01 March 2007

Perhaps I'm Just Losing It, Too


About a year ago this month, I read American poet Sylvia Plath's only novel The Bell Jar. I'd heard of it before, but I was really exposed to the story of Sylvia Plath and Ted Hughes through a Senior Seminar paper done by a girl who actually sat in front of me in chapel. Her paper was on Ted Hughes' poem "Daffodils", which is a reminiscent look at the early stages of Hughes' and Plath's marriage, in the days where they were simply struggling poets - not estranged lovers that crumbled apart piece by piece.

The book is a semi autobiographical look at Plath's life and struggles with mental illness. The novel is told through the eyes of protagonist Esther Greenwood, and it deals with time that she spent as a magazine intern in New York City, the development of her views on morality, writing, and reality, her first descent into madness, and her subsequent stay in a mental hospital.

The second I finished reading this book, I really wanted to flip it around and start again. It's a tragic story, really, especially viewed in light of Plath's eventual suicide, but her manner of storytelling makes you forget all that. It's quite a comic novel, as Esther's cynical and witty remarks have you seeing through her eyes. This trait - this high level of identification - also makes her "crack-up" seem completely rational and sensible. You see the world as she sees it - through the bell jar - and you forget that it's not supposed to look this way. Plath expertly lures you into believing that this is what reality looks like, since it's Esther's piece of "reality."

Really, it's hard to convey my love for this book. If you've never given it a look, I suggest you find a copy.

Since reading it, I've also stumbled across (read: was assigned in various literature courses - see, I really do learn things!) a few short stories that remind me of the feel of The Bell Jar, whether from content, style, or some combination of both. The first one I encountered was British writer Doris Lessing's "To Room Nineteen." It is the story Susan Rawlings, a woman who rents a hotel room in order to escape from the pressures and discontentment of her life as a wife, mother of four, and homemaker. She visits the room daily, and it destroys her relationships with her husband and children. She becomes absolutely dependent on the room, and eventually kills herself.

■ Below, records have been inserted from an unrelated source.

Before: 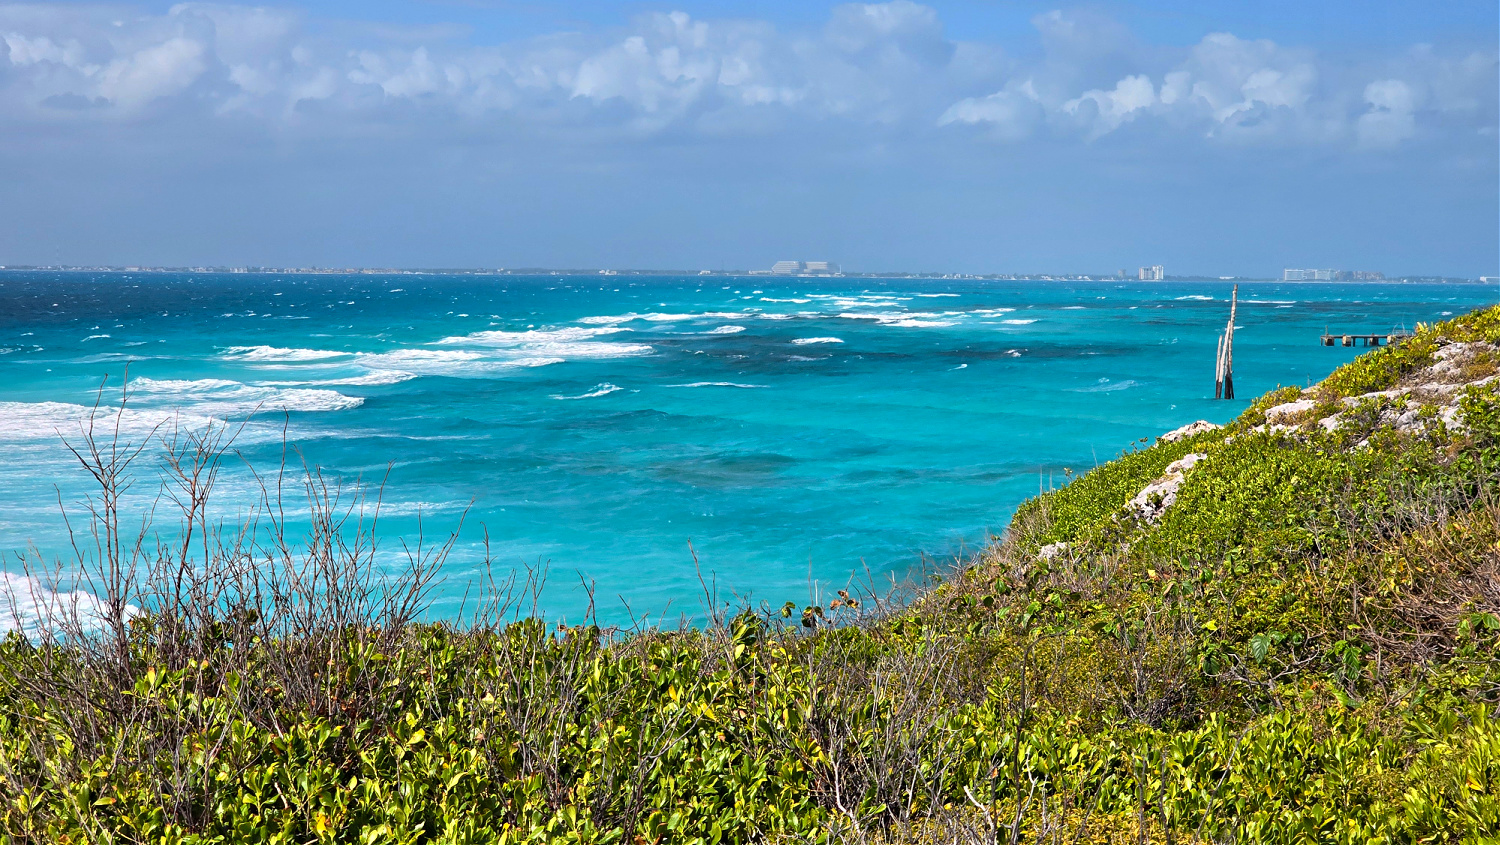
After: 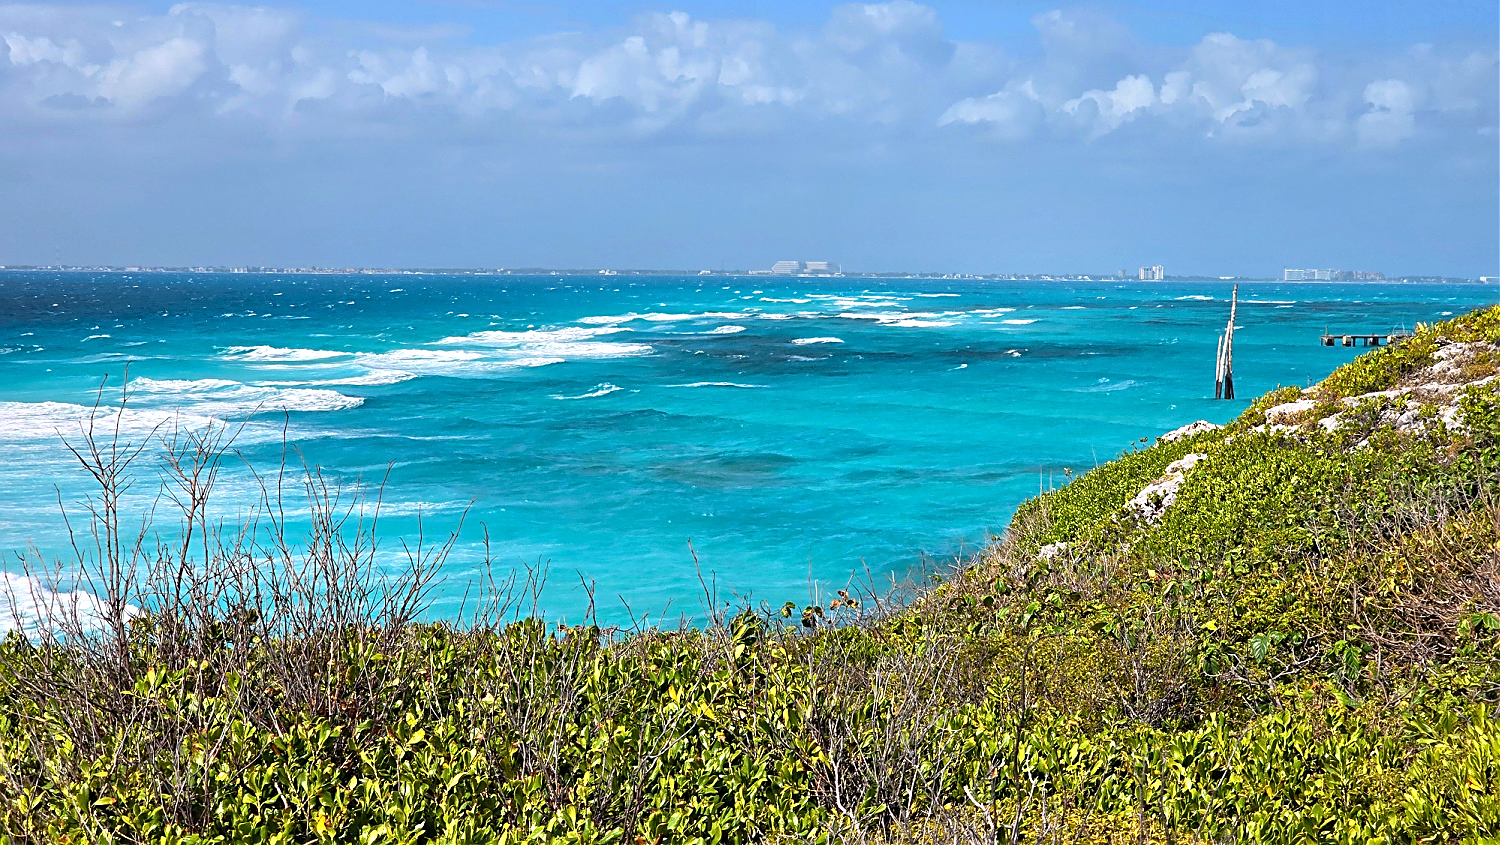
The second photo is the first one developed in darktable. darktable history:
sharpen: on, module defaults
tone equalizer: on, module defaults
exposure: exposure 0.207 EV, compensate highlight preservation false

Nineteenth century American author Charlotte Perkins Gilman used her short story "The Yellow Wallpaper" as a way to fight the misguided ways that mentally ill women were treated in the nineteenth century. It is a first-person narrative drawn from Gilman's own fight with postpartum depression and her subjection to Weir Mitchell's "rest cure". The narrator is a woman who has been diagnosed with a form of hysteria (the blanket ailment for women with any sort of mental illness) and put on the rest cure. The lack of activity and human contact drives her to begin seeing patterns in the wallpaper. Eventually, her mind morphs this into a woman trapped by the pattern. At the end of the story, she has lost all rational thought and assumed the identity of the woman who has escaped the wallpaper. Through the duration of the story, the reader is given little hints at the woman's further deterioration - lapses in consciousness, verbal ironies, and the like.

Note: Although Gilman did overcome her postpartum depression (despite the rest cure), she, like Plath, ended her own life.

Each of these stories has had me completely entranced. I've loved every line of them, and I regretted the completion of each one.

So what exactly is it that fascinates me about these intimate looks into the breakdown of reality? I've begun to worry just a smidgen - I can't get enough literature about women going crazy (I believe I'm headed for Kate Chopin's The Awakening next). Perhaps it's just a testament to the skill of these writers, because every step in that journey away from reality seems perfectly innocuous and reasonable. The wit and candidness of The Bell Jar, the social commentary and coherently irrational thought of "To Room Nineteen," and the beautiful use of imagery and foreshadowing in "The Yellow Wallpaper" show that these "cracked" women have the ability to be amazing, amazing writers.

But on the other hand, perhaps I'm just losing it, too.